Naturally, there are many more red flags that can be cause for concern, but these examples should help you get a sense of what to watch out for.
Resolving Blended Family Problems
If you’re reading this and finding yourself nodding along to some of the problems and red flags listed above, you don’t have to panic. Your blended family may not be in its ideal place right now, but there are solutions to every problem. Here are some steps you can take to address the issues you may have mixing your families.
Show a united front
Children will follow their parent’s example and if you and your partner aren’t completely unified, chances are the kids will also feel comfortable acting like they’re not a solid family unit. Make sure that you and your partner put in the effort to stay consistent and act together. Don’t contradict each other’s rules or negate each other’s parenting styles. It may take a lot of long, even difficult, conversations to get on the same page about the rules and standards you want to put in place for your household. This is an effort that is not only worth making but is absolutely critical to make in order to allow your blended family to truly blend.
Respect the old
Transitioning to a blended family can be threatening for children who may fear the loss of a previous lifestyle that they were attached to. Your kids might miss how things used to be, leading to a rejection of the new. Make sure that you don’t try to pretend the past never happened. Respect the traditions that you had before. Sure, some things will have to change, but that doesn’t have to mean letting go of everything your kids loved about your family’s previous iteration. Letting them hold on to some traditions can be a great comfort.
Build the new
That being said, building new family traditions can be incredibly exciting! Finding common ground between what both sides of the family like can be a fun process that leads to exciting revelations. Maybe you’ll start doing taco night every Tuesday or playing soccer together on the weekends. The future is full of possibilities for your blended family, so why not enjoy the process of discovering what your new traditions and customs will be? Let your kids take an active part and even lead the way forward so they feel invested in and excited by their family’s future instead of alienated by it.
Take your time
Of course, change takes time. Getting used to the new isn’t easy for anybody, especially not kids who haven’t experienced too many major life changes.
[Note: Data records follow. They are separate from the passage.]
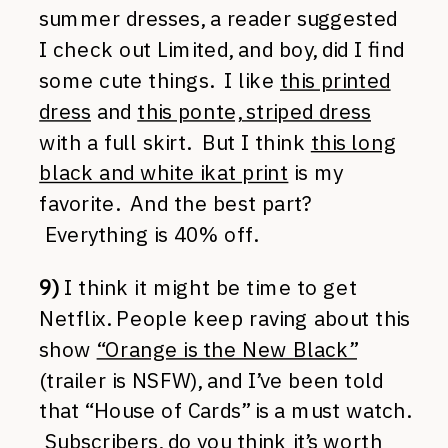
summer dresses, a reader suggested
I check out Limited, and boy, did I find
some cute things. I like
this printed
dress
and
this ponte, striped dress
with a full skirt. But I think
this long
black and white ikat print
is my
favorite. And the best part?
Everything is 40% off.
9)
I think it might be time to get
Netflix. People keep raving about this
show
“Orange is the New Black”
(trailer is NSFW), and I’ve been told
that “House of Cards” is a must watch.
Subscribers, do you think it’s worth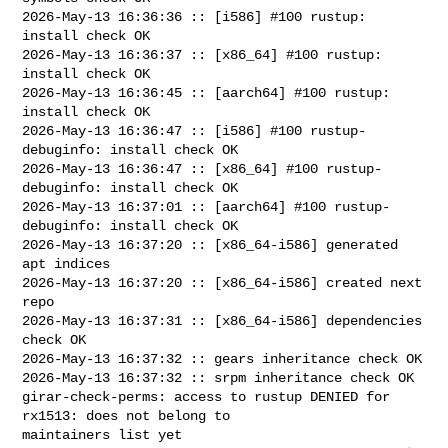
2026-May-13 16:36:36 :: [i586] #100 rustup: 
install check OK

2026-May-13 16:36:37 :: [x86_64] #100 rustup: 
install check OK

2026-May-13 16:36:45 :: [aarch64] #100 rustup: 
install check OK

2026-May-13 16:36:47 :: [i586] #100 rustup-
debuginfo: install check OK

2026-May-13 16:36:47 :: [x86_64] #100 rustup-
debuginfo: install check OK

2026-May-13 16:37:01 :: [aarch64] #100 rustup-
debuginfo: install check OK

2026-May-13 16:37:20 :: [x86_64-i586] generated 
apt indices

2026-May-13 16:37:20 :: [x86_64-i586] created next 
repo

2026-May-13 16:37:31 :: [x86_64-i586] dependencies 
check OK

2026-May-13 16:37:32 :: gears inheritance check OK

2026-May-13 16:37:32 :: srpm inheritance check OK

girar-check-perms: access to rustup DENIED for 
rx1513: does not belong to 

maintainers list yet
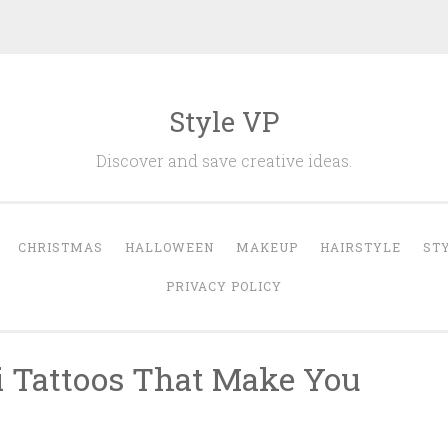
Style VP
Discover and save creative ideas.
CHRISTMAS
HALLOWEEN
MAKEUP
HAIRSTYLE
ST
PRIVACY POLICY
ti Tattoos That Make You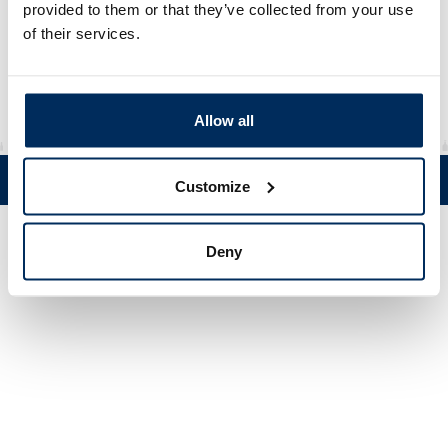
Cap
provided to them or that they’ve collected from your use
of their services.
Material
HDPE
Allow all
Tel. +358 (0)19 5215 200 • Mustanlähteentie 5, FIN 07230 Askola •
Customize
© Muovi-Heljanko Oy •
Cookie settings
Deny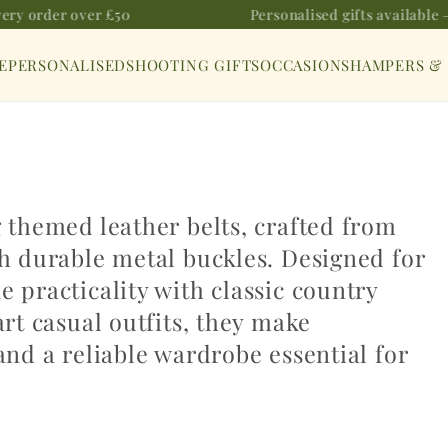
ery order over £50
Personalised gifts available —
E
PERSONALISED
SHOOTING GIFTS
OCCASIONS
HAMPERS &
g themed leather belts, crafted from
th durable metal buckles. Designed for
 practicality with classic country
art casual outfits, they make
and a reliable wardrobe essential for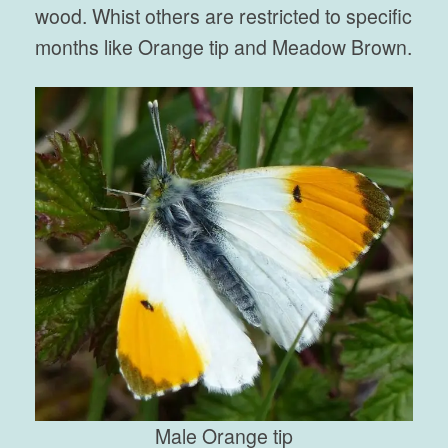
wood. Whist others are restricted to specific
months like Orange tip and Meadow Brown.
Male Orange tip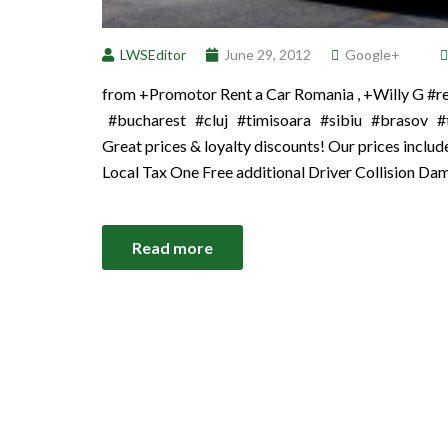
LWSEditor
June 29, 2012
Google+
from +Promotor Rent a Car Romania , +Willy G 
#bucharest #cluj #timisoara #sibiu #brasov #tr
Great prices & loyalty discounts! Our prices incl
Local Tax One Free additional Driver Collision Da
Read more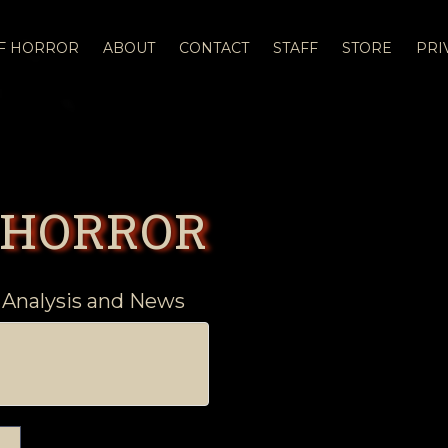
OF HORROR
ABOUT
CONTACT
STAFF
STORE
PRI
 HORROR
 Analysis and News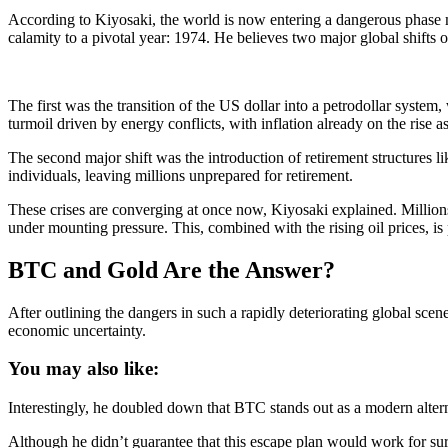
According to Kiyosaki, the world is now entering a dangerous phase ma
calamity to a pivotal year: 1974. He believes two major global shifts
The first was the transition of the US dollar into a petrodollar system
turmoil driven by energy conflicts, with inflation already on the rise a
The second major shift was the introduction of retirement structures li
individuals, leaving millions unprepared for retirement.
These crises are converging at once now, Kiyosaki explained. Millions 
under mounting pressure. This, combined with the rising oil prices, is
BTC and Gold Are the Answer?
After outlining the dangers in such a rapidly deteriorating global scene,
economic uncertainty.
You may also like:
Interestingly, he doubled down that BTC stands out as a modern altern
Although he didn’t guarantee that this escape plan would work for sure,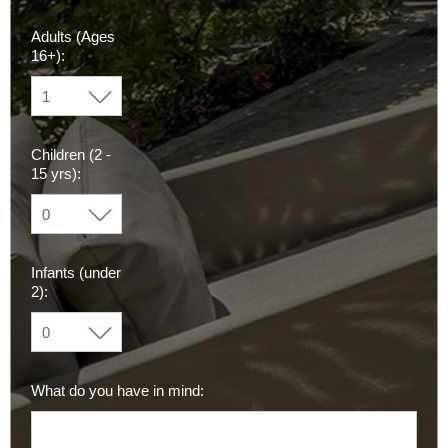
Adults (Ages
16+):
Children (2 -
15 yrs):
Infants (under
2):
What do you have in mind: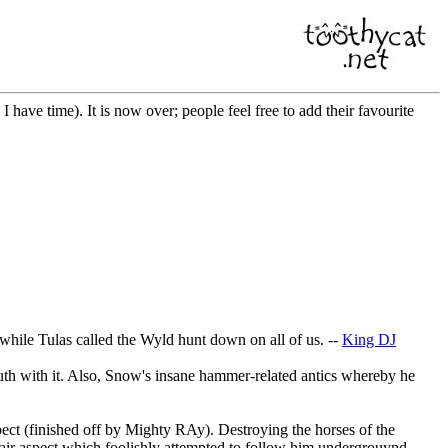
n I have time). It is now over; people feel free to add their favourite
 while Tulas called the Wyld hunt down on all of us. --
King DJ
outh with it. Also, Snow's insane hammer-related antics whereby he
pect (finished off by Mighty RAy). Destroying the horses of the
 air aspect which foolishly attempted to follow him undergrouynd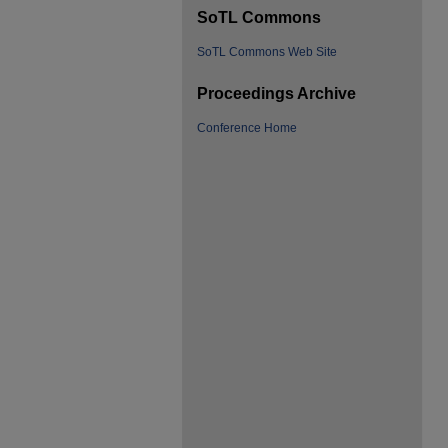
SoTL Commons
SoTL Commons Web Site
Proceedings Archive
Conference Home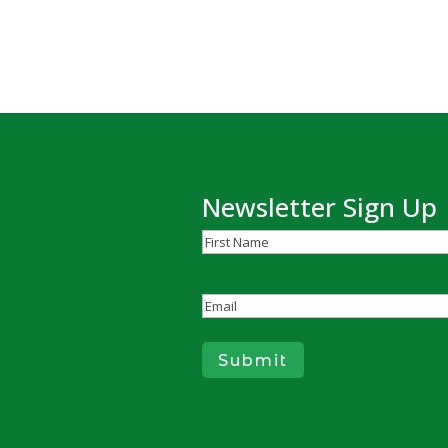
Newsletter Sign Up
Name
(Required)
First
Email
(Required)
Submit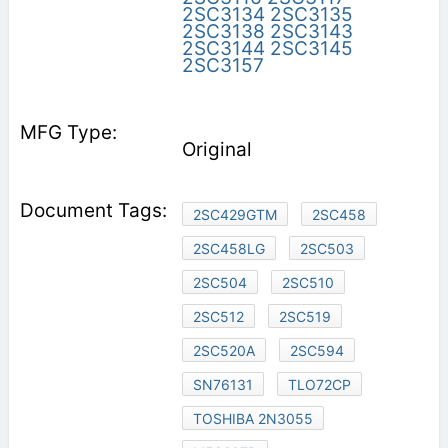
2SC3134
2SC3135
2SC3138
2SC3143
2SC3144
2SC3145
2SC3157
Original
2SC429GTM
2SC458
2SC458LG
2SC503
2SC504
2SC510
2SC512
2SC519
2SC520A
2SC594
SN76131
TLO72CP
TOSHIBA 2N3055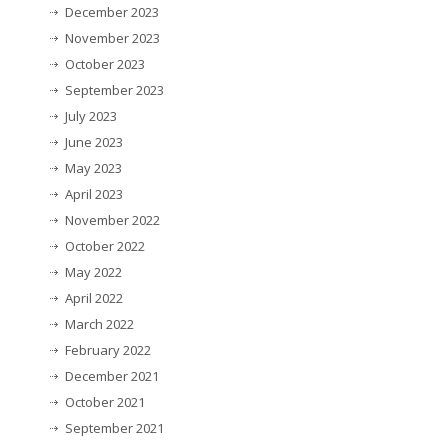
December 2023
November 2023
October 2023
September 2023
July 2023
June 2023
May 2023
April 2023
November 2022
October 2022
May 2022
April 2022
March 2022
February 2022
December 2021
October 2021
September 2021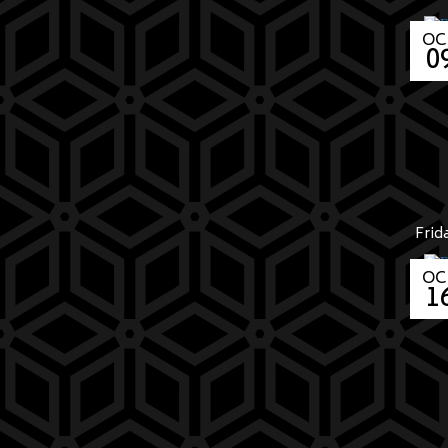
OC
0
Frid
OC
1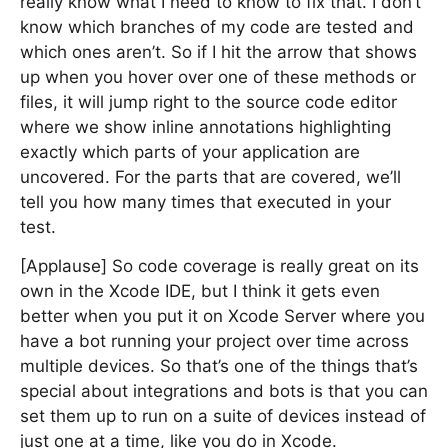
really know what I need to know to fix that. I don’t
know which branches of my code are tested and
which ones aren’t. So if I hit the arrow that shows
up when you hover over one of these methods or
files, it will jump right to the source code editor
where we show inline annotations highlighting
exactly which parts of your application are
uncovered. For the parts that are covered, we’ll
tell you how many times that executed in your
test.
[Applause] So code coverage is really great on its
own in the Xcode IDE, but I think it gets even
better when you put it on Xcode Server where you
have a bot running your project over time across
multiple devices. So that’s one of the things that’s
special about integrations and bots is that you can
set them up to run on a suite of devices instead of
just one at a time, like you do in Xcode.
It’s okay if things take a while and there are some bumps in the road. Respect and validate your children’s feelings. Try to talk things out openly instead of sweeping them under the rug. You’re all in this together, and the process may be slow-going. That’s perfectly fine.
Ask for help
Sometimes family problems go beyond what you can handle on your own, and that is absolutely nothing to be ashamed of. If you’re at a loss and none of what you are trying seems to help, it’s a fantastic idea to reach out and seek professional help. Family counselors and therapists are trained to help you overcome difficult issues. Even just one or two meetings with a counselor might make you feel much better.
Alls well that ends well
It’s no secret that getting a blended family to cooperate and get along can be challenging. If that’s your experience, you aren’t alone. Many blended families experience problems like a lack of harmony or even jealousy, bullying, and defiance. But if you know what signs to look out for and approach your issues with patience, candor, and good intentions, you’ll be able to get through this.